Telbaila is basically a watch tower built to guard over the Sahwashni ghat near Pali. It consists of two rock walls , the left and the right clearly differentiated by the col in between. Though not of much historic importance - the rock walls of Telbaila offer great rock climbing opportunities of technical grade.

I climbed the left inner wall on 19-20 Jan 2008 , with trek-di (an organization which organizes treks). This was my first technical rock climb and I was very excited.

We started on saturday from FC at 3pm towards telbaila in a sumo. We were around 7 participants + the trek leader (Shridhar) from trek-di. Rock climbing experts were to join us at Telbaila village in the evening. We reached Lonavala at 4pm and started towards Telbaila via Amby valley , had some tea at Peth Shahpur and proceeded. The road after Sahara city is a mess with big craters on the road. We reached Tel Bail phata and turned right and went ahead. Here there is a kaccha road upto the village. We reached the village at 5.30pm and got a house veranda to stay. The walls were looking cool from here. I was a little apprehensive about climbing but decided to do it anyway.

Some time later rock climbing experts Bhau Satarkar (who is an expert and has been climbing for almost 20 years now) and Hemant came in. They were to fix ropes for us and help us during the climb. As the sun set the cold started creeping it. We learnt that it was "Urus" time in the village and so the village was very crowded and loudspeakers were blaring at full volume. We had a good dinner of chapati-bhaji and went off to sleep. But we could not sleep because the loudspeakers blared the whole night ... it was like someone used to sing bhajans turn by turn all through the night..it was very irritating but we couldnt do any thing :)

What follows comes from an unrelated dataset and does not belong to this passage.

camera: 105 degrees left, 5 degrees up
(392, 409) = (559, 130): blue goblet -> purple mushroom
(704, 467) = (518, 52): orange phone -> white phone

We woke up in the morning at 5.30am and had hot tea and breakfast and then got our harnesses and carabiners from the experts and started for the base of the wall at 7.45am. We reached the base - there is a temple at the base and people from the village come there to pray. There is also a water tank at the base with cool water. We then sat at the base while Bhau and the others went about their task of fixing rope by free climbing. The wall is not very difficult but you cannot climb it free style. The route goes in this manner - the first patch is about 60 feet of rock - after that patch we traverse left and walk over half broken steps and come to a small cave - ahead there are steps again broken and there is a cave next where there is a a water tank. Next patch is about 40 feet but its an overhang with no holds in the rock but small cracks , we have to jumar up holding the rocks and go ahead. Above there are steps again broken upto the top. The top is very narrow about 2-3 m wide and nothing to see on top just rocks and the amazing views all around like Sudhagad , Ghangad and sarasgad and others.

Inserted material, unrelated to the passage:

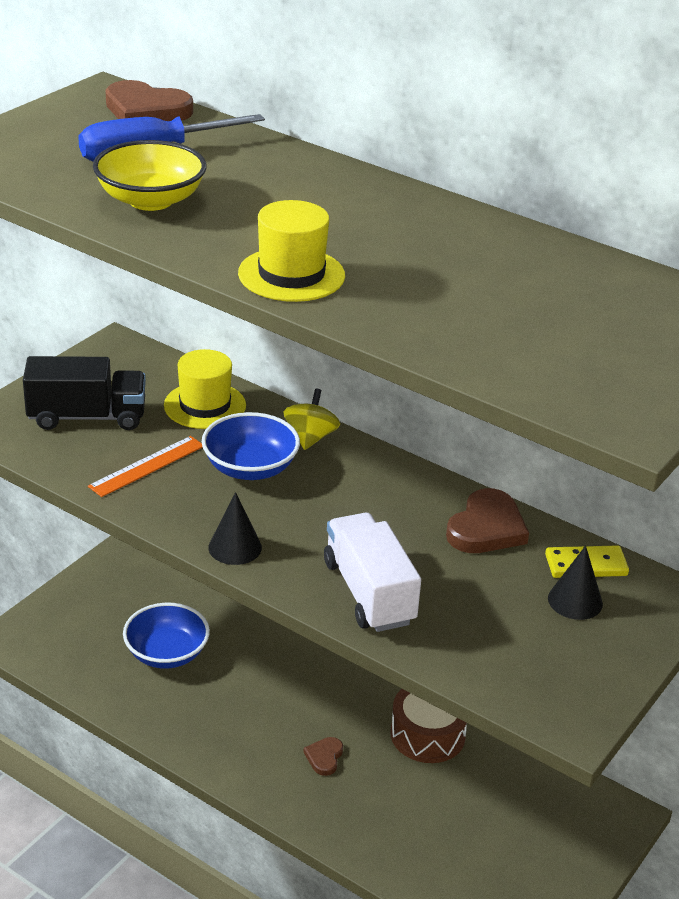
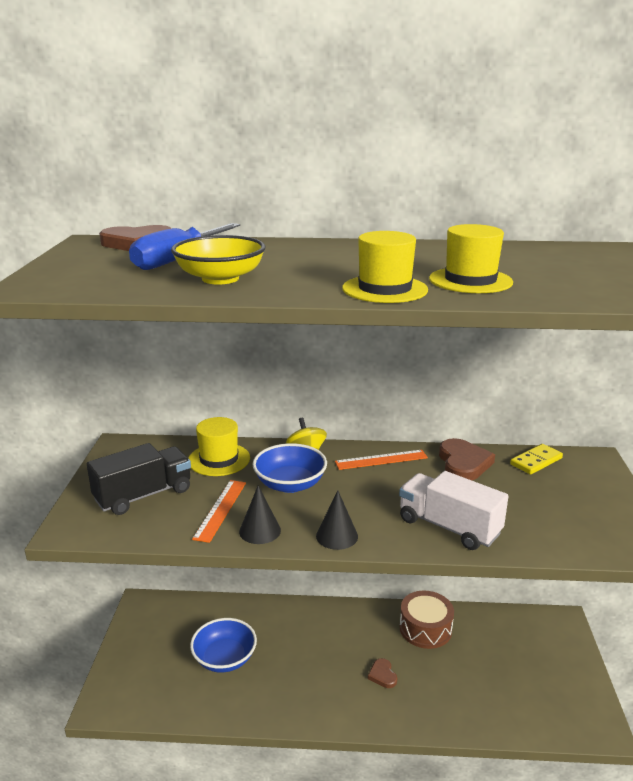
camera: 30 degrees left, 10 degrees down
(389, 481) = (381, 459): none -> orange ruler
(409, 294) = (470, 280): none -> yellow hat
(575, 601) = (556, 482): black cone -> black cone (260, 531)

One by one all of the climbers climbed the first patch - some climbed fast - some slow. On my turn i climbed successfully , at some points there was absolutely no foothold and I had to literally pull the rope and get up - but that experience was too good. Got some bruises on my hand but nothing compared to the experience. After the first patch traverse was done from the left over half broken steps and to the 2nd cave. Had a lunch of methi parathas here and waited on my turn to jumar up from here. The jumaring part was a little tricky and Bhau was helping us go up by using a pulley and asking us to jumar...me as i was doing it for the first time did it quite fast and it didnt feel difficult but while climbing I used to get a little frightened but i had faith in the equipment. After the overhang i came to the steps and went ahead and in 10-15 minutes reached the summit at 2.30pm. Reaching the top I was very happy and elated...saw some cool views around. On top there's nothing much and its too narrow so we just sat there for 10 minutes admiring the views and started climbing down the same way till the first patch. Then we rapelled down the first patch - that was also a very great experience coming down. It was around 6.30pm when everyone came down and we started for the village down - it was sunset already but the moon was almost full so we found our way fast.

Coming down we started for Pune at 7.30pm and came home by 10pm.

All in all it was a great first experience of climbing rock patch with all the things attached.